India, US agree to resolve trade and tariff disputes following Trump-Modi talks
U.S. President Donald Trump and Indian Prime Minister Narendra Modi
U.S. President Donald Trump and Indian Prime Minister Narendra Modi
WASHINGTON: (Web Desk) India and the US agreed on Thursday to start talks to clinch an early trade deal and resolve their standoff over tariffs.

New Delhi promised to buy more U.S. oil, gas and military equipment and fight illegal immigration, Reuters reported.

The series of agreements emerged after talks between U.S. President Donald Trump and Indian Prime Minister Narendra Modi at the White House, just hours after Trump railed against the climate for U.S. businesses in India and unveiled a roadmap for reciprocal tariffs on countries that put duties on U.S. imports.

"Prime Minister Modi recently announced the reductions to India s unfair, very strong tariffs that limit us access to the Indian market, very strongly," Trump said.

The deal to resolve trade concerns could be done within the next seven months, said India s Foreign Secretary Vikram Misri.

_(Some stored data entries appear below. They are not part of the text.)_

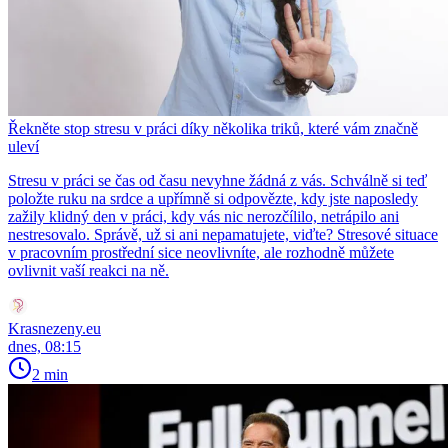
Řekněte stop stresu v práci díky několika triků, které vám značně
uleví
Stresu v práci se čas od času nevyhne žádná z vás. Schválně si teď
položte ruku na srdce a upřímně si odpovězte, kdy jste naposledy
zažily klidný den v práci, kdy vás nic nerozčílilo, netrápilo ani
nestresovalo. Správě, už si ani nepamatujete, viďte? Stresové situace
v pracovním prostřední sice neovlivníte, ale rozhodně můžete
ovlivnit vaší reakci na ně.
Krasnezeny.eu
dnes, 08:15
2 min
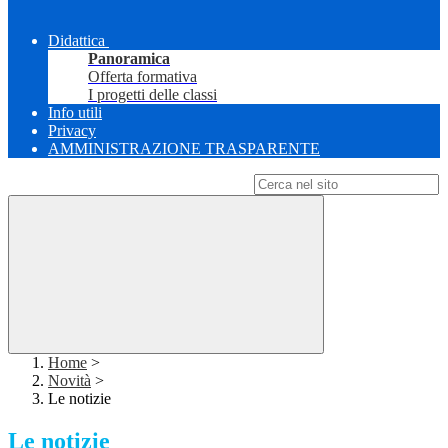
Didattica
Panoramica
Offerta formativa
I progetti delle classi
Info utili
Privacy
AMMINISTRAZIONE TRASPARENTE
Campo di ricerca per le pagine del sito
Home
>
Novità
>
Le notizie
Le notizie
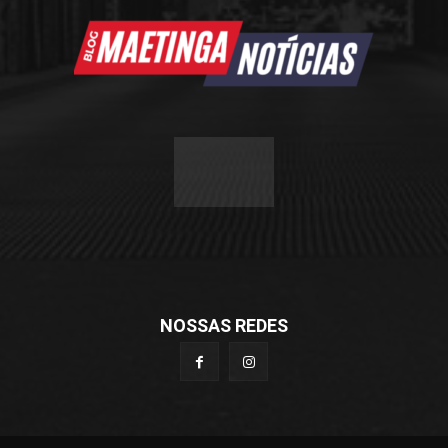
NOSSAS REDES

A joint statement after the meeting said Washington welcomed New Delhi s recent steps to lower tariffs on select U.S. products and increase market access to U.S. farm products, while seeking to negotiate the initial segments of a trade deal by the fall of 2025.

India wants to increase by "billions of dollars" its purchases of U.S. defense equipment and may make Washington the "number one supplier" of oil and gas, Trump said at a joint press conference with Modi.

And Delhi wants to double trade with Washington by 2030, Modi said. Long-planned cooperation on nuclear energy, also discussed by the leaders, faces ongoing legal challenges.

"We re also paving the way to ultimately provide India with the F-35 stealth fighters," said Trump.

Misri, the Indian official, later said the F-35 deal was a proposal at this point, with no formal process underway. The White House did not respond to a request for comment on any deal.

WHAT TRUMP WANTS

Although Trump had a warm relationship with Modi in his first term, he again said on Thursday that India s tariffs were "very high" and promised to match them, even after his earlier levies on steel and aluminum hit metal-producing India particularly hard.

"One thing that I deeply appreciate, and I learn from President Trump, is that he keeps the national interest supreme," Modi said. "Like him, I also keep the national interest of India at the top of everything else."

The two leaders praised each other and agreed to deepen security cooperation in the Indo-Pacific, a thinly veiled reference to competition with China, as well as to start joint production on technologies like artificial intelligence.

India s energy purchases from the U.S. could go up to $25 billion in the near future from $15 billion last year, India s Misri said, adding that this could contribute to reducing the trade deficit.

Tariffs will continue to dominate the two countries  relationship, said Richard Rossow, head of the India program at the Center for Strategic and International Studies, a think tank.

The U.S. has a $45.6 billion trade deficit with India. Overall, the U.S. trade-weighted average tariff rate has been about 2.2%, according to World Trade Organization data, compared with India s 12%.

FIGHT ILLEGAL IMMIGRATION

Trump wants more help from India on unauthorized immigration. India is a major source of immigrants to the United States, including a large number in the tech industry on work visas and others in the U.S. illegally.

The joint statement said the two countries agreed to aggressively address illegal immigration and human trafficking by strengthening law enforcement cooperation.

Modi also worries that Trump could cut a deal with China that excludes India, according to Mukesh Aghi, president of the U.S.-India Strategic Partnership Forum lobbying group.

India has continued its ties with Russia as it carries out its war with Ukraine. India has remained a major consumer of Russian energy, for instance, while the West has worked to cut its own consumption since the war started.

"The world had this thinking that India somehow is a neutral country in this whole process," said Modi. "But this is not true. India has a side, and that side is of peace."